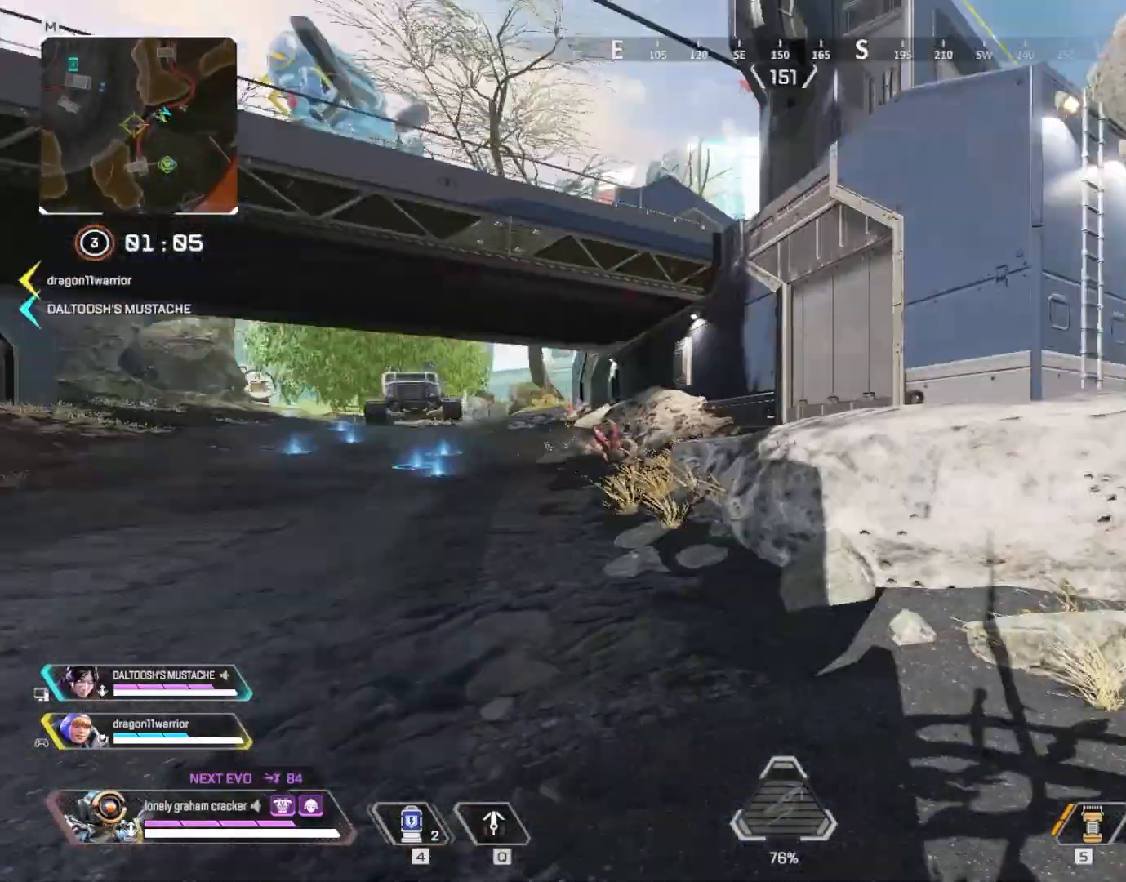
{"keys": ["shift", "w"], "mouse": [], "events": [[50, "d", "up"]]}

------------------------------------

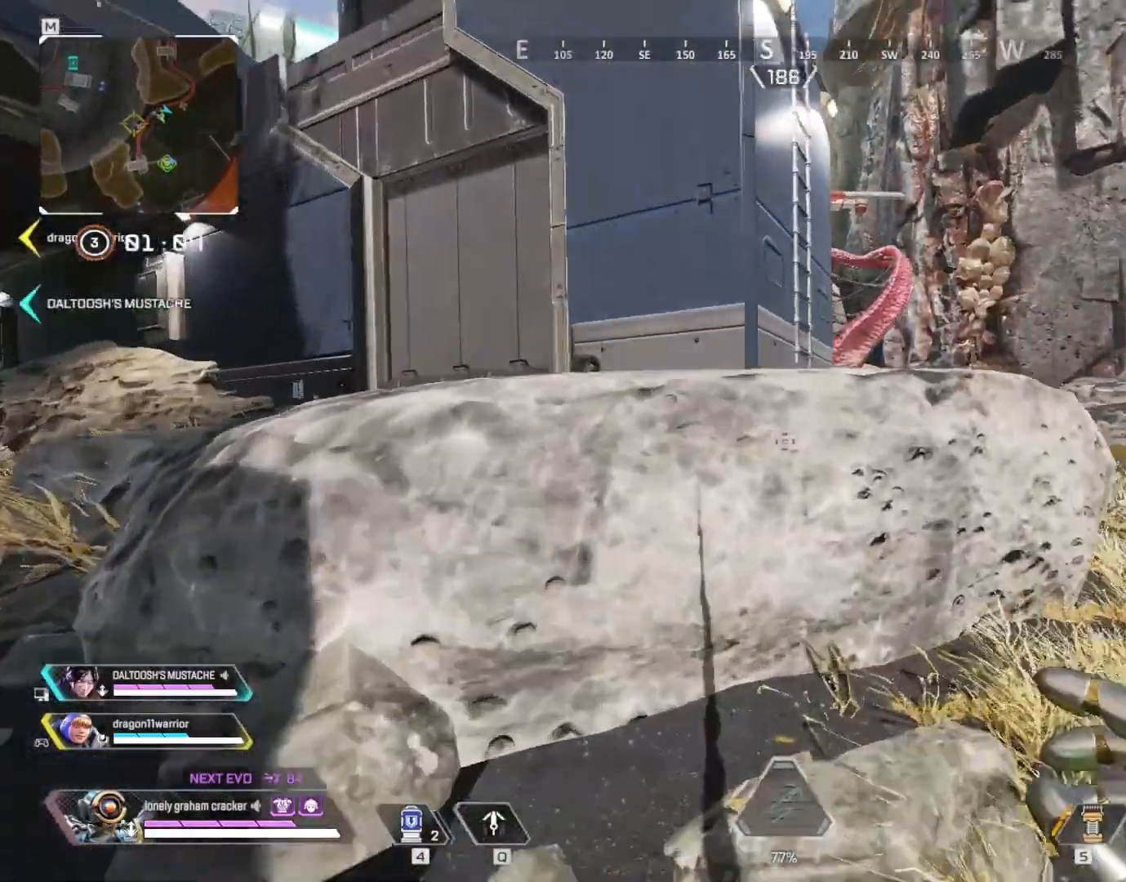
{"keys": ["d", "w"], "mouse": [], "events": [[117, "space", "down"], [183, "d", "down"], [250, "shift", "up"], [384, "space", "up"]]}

------------------------------------

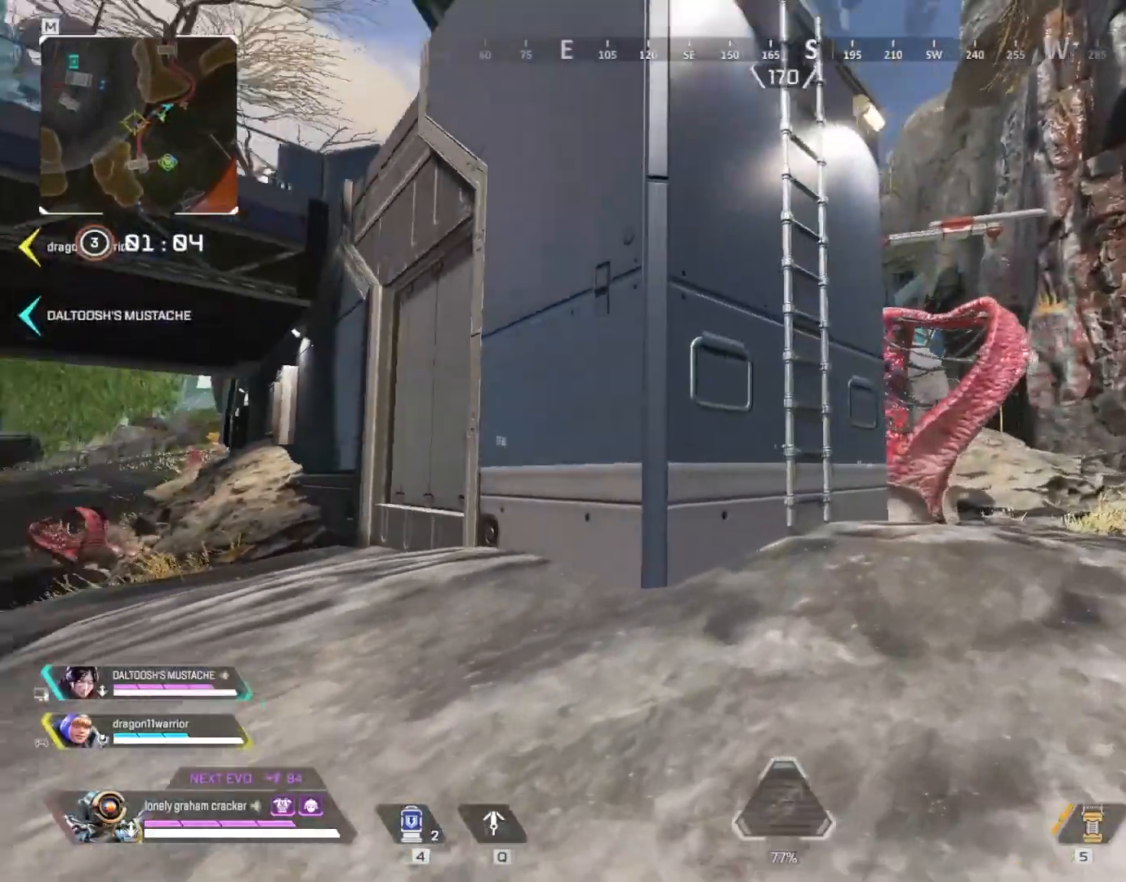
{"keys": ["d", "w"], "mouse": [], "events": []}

------------------------------------

Where does the word "shift" show up in the material? Copy out each line that has it.

{"keys": ["shift", "w"], "mouse": [], "events": [[50, "d", "up"]]}
{"keys": ["d", "w"], "mouse": [], "events": [[117, "space", "down"], [183, "d", "down"], [250, "shift", "up"], [384, "space", "up"]]}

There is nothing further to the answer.